A thoughtful and protracted relationship with a system inherently results in a heightened awareness, and even a spiritual connection with one’s place. It is a relationship that not only forms the foundation of good system design, but also enables an ongoing and deep understanding of the health and wellbeing of that system. One might even say that observing and interacting with systems is what causes one to fall in love with and then actively nurture love for a place.
With my academic background in environmental law and policy, I find myself thinking about and studying the subject through the conceptual lens of the principles of permaculture. Instead of looking at a law and/or policy on its face, I am far more interested by the trends of movement of the law and policy; I am interested in where the contemporary legal frameworks are situated in the historical context over time. By understanding where the law has been you can more accurately understand and anticipate where it may be going. This reveals, in a sense, a hierarchy of potential intervention. If, say, one legal doctrine is trending favorably towards environmental health, community sovereignty, and independence, while another is trending divergently towards subjugation, dependence and degradation then perhaps more resources ought to be directed towards intervening in the trend of the latter doctrine and fewer towards the earlier.

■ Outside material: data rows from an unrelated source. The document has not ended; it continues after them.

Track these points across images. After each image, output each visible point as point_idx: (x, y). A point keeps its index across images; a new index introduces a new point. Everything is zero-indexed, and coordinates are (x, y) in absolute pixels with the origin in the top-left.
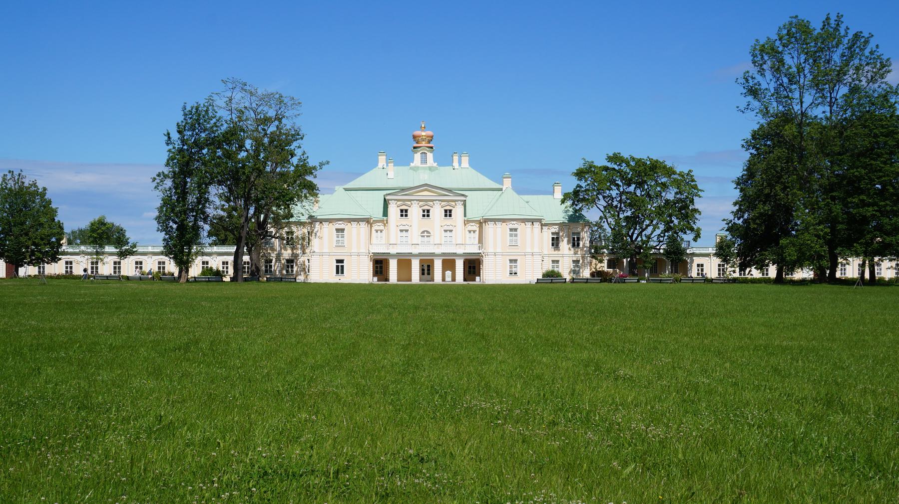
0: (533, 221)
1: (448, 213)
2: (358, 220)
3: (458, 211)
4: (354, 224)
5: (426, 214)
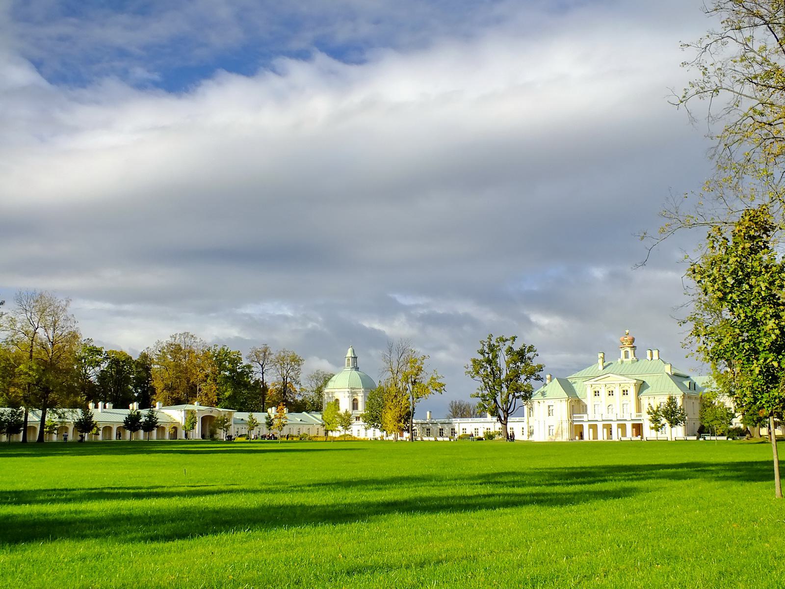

It is true that similar to a protracted and thoughtful relationship with a visible landscape, an engaged kinship with our social, or invisible, structures yields analogous results.
So how does one observe and interact? Naturalist John Muir Laws articulates three prompts to facilitate deep observation and thoughtful interaction in a student new to the idea. He proposes one articulate their observation verbally to themselves as “I notice… I wonder… and it reminds me of…” Using these prompts, Laws suggests, “keeps observations in conscious working memory long enough for your own brain to convert them to long term memories.” It is those long term memories the serve as the basis for pattern recognition. So whether we are applying the skill of observation to our social systems, our physical systems or both, it is critical that we bring a curious, open mind willing to learn intellectually, emotionally and spiritually as we engage deeper with our context. It is curiosity after all, that brought formulaically minded third year law student to embrace a new and deeper relationship with not only the law, but also the entire natural world.